JOHANNESBURG – Superhero Sunday was a major success. It was also an indicator that rugby fans are still happy to go to an actual sporting venue, rather than watch it on TV, and that Super Rugby is far from dead.
Crowd attendances in South Africa have been on the decline for years, with serious questions being asked last year as to why so few rugby fans were turning up to watch their teams in action. And the small crowds are not only a South African problem, but in the other Super Rugby territories, too.
Why then, with nothing on the line and two weeks out from the start of the competition proper, did 50000 turn up at the Cape Town Stadium to watch the Marvel-comic-inspired double-header in what was called Superhero Sunday? They were only friendly matches after all.

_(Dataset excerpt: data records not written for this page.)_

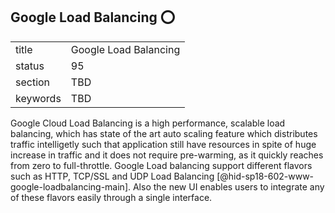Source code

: ## Google Load Balancing :o:


|          |                       |
| -------- | --------------------- |
| title    | Google Load Balancing |
| status   | 95                    |
| section  | TBD                   |
| keywords | TBD                   |




Google Cloud Load Balancing is a high performance, scalable load
balancing, which has state of the art auto scaling feature which
distributes traffic intelligetly such that application still have
resources in spite of huge increase in traffic and it does not require
pre-warming, as it quickly reaches from zero to full-throttle. Google
Load balancing support different flavors such as HTTP, TCP/SSL and UDP
Load Balancing [@hid-sp18-602-www-google-loadbalancing-main]. Also the
new UI enables users to integrate any of these flavors easily through
a single interface.
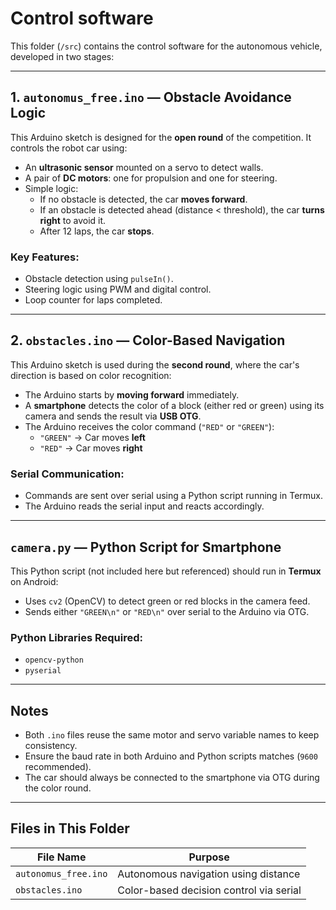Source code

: Control software
====
This folder (`/src`) contains the control software for the autonomous vehicle, developed in two stages:

---

## 1. `autonomus_free.ino` — Obstacle Avoidance Logic

This Arduino sketch is designed for the **open round** of the competition. It controls the robot car using:

- An **ultrasonic sensor** mounted on a servo to detect walls.
- A pair of **DC motors**: one for propulsion and one for steering.
- Simple logic:
  - If no obstacle is detected, the car **moves forward**.
  - If an obstacle is detected ahead (distance < threshold), the car **turns right** to avoid it.
  - After 12 laps, the car **stops**.

### Key Features:
- Obstacle detection using `pulseIn()`.
- Steering logic using PWM and digital control.
- Loop counter for laps completed.

---

## 2. `obstacles.ino` — Color-Based Navigation

This Arduino sketch is used during the **second round**, where the car's direction is based on color recognition:

- The Arduino starts by **moving forward** immediately.
- A **smartphone** detects the color of a block (either red or green) using its camera and sends the result via **USB OTG**.
- The Arduino receives the color command (`"RED"` or `"GREEN"`):
  - `"GREEN"` → Car moves **left**
  - `"RED"` → Car moves **right**

### Serial Communication:
- Commands are sent over serial using a Python script running in Termux.
- The Arduino reads the serial input and reacts accordingly.

---

## `camera.py` — Python Script for Smartphone

This Python script (not included here but referenced) should run in **Termux** on Android:

- Uses `cv2` (OpenCV) to detect green or red blocks in the camera feed.
- Sends either `"GREEN\n"` or `"RED\n"` over serial to the Arduino via OTG.

### Python Libraries Required:
- `opencv-python`
- `pyserial`

---

## Notes

- Both `.ino` files reuse the same motor and servo variable names to keep consistency.
- Ensure the baud rate in both Arduino and Python scripts matches (`9600` recommended).
- The car should always be connected to the smartphone via OTG during the color round.

---

## Files in This Folder

| File Name         | Purpose                                 |
|-------------------|------------------------------------------|
| `autonomus_free.ino`  | Autonomous navigation using distance     |
| `obstacles.ino` | Color-based decision control via serial  |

No one can quite put their finger on it.
Was it because the four franchises were kitted out in the colours of Thor, Spiderman, Black Panther and Captain America or was it because the tickets were properly priced?
Maybe it was because Cape Town fans are simply loyal, love their rugby and know when something’s going to be good. Or, the marketing was spot-on, or there is just nothing else to do in Cape Town on a lazy Sunday afternoon.

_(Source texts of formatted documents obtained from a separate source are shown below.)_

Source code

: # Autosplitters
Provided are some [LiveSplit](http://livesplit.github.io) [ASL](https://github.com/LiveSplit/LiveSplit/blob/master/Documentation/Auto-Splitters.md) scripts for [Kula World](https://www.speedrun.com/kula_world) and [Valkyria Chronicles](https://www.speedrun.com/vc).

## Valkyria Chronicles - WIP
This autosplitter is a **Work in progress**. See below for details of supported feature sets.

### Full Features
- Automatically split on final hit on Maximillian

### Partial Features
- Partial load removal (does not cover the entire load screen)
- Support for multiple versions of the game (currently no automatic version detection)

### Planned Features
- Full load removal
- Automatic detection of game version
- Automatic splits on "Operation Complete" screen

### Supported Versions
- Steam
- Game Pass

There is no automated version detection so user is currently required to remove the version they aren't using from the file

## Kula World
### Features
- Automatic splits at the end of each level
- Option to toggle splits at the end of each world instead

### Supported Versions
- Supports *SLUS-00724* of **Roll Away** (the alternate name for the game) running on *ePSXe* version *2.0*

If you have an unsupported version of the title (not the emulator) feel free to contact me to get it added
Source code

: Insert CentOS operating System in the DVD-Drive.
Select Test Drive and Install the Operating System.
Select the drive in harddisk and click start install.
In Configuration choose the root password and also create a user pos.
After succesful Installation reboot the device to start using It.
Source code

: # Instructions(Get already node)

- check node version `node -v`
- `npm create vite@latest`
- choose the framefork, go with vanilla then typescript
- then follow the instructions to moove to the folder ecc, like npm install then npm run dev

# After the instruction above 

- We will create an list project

Whatever the reasons that got the fans to turn up in their thousands – many dressed in the colours of their favourite Marvel stars – the day was a major success.
I, too, was in the stadium on Sunday and the atmosphere and vibe was electric. I’m not sure, though, whether the changed kits is something that should be looked at as solving the long-term challenges of livening up Super Rugby matches.
The thing is, the four teams already have their own unique identities and the marketing gurus should really do a better job boosting the existing team names. It might just be me, but really, the Lions are the Lions and the Sharks the Sharks – surely selling them that way is better than trying to market other names and brands?
I firmly believe “Superhero Sunday” would have attracted the same number of people (who rocked up this last weekend), and been just as big a success, had the teams simply played in their normal colours.
Was it not the double-header, and the opportunity to see so many Bok stars in action at the same venue in back-to-back games, that was the real drawcard?
Add in some proper competition for log points that would be on offer in the competition proper and the fans would be even more excitable.
Following the events of Sunday, local rugby bosses should now surely consider the possibility of hosting back-to-back matches at one venue in the competition going forward. Each major union could have a turn to host all the teams, profits could be shared and the fans would get their money’s worth, too; feeling it’s worth stepping out for the afternoon and not having to miss the action of the earlier or later kick off of the other local fixtures.
There are certainly enough rugby followers in the four Super Rugby host cities for all the teams to be well-backed by their own fans on the day and it’s something that’s definitely worth a try.
Well done to whoever thought up the concept of “Superhero Sunday”.
Whether you liked it or not, it worked, and it’s time the bosses and marketers started thinking along similar lines to get the fans back into the stadiums. It just requires a bit of effort and outside-the-box thinking.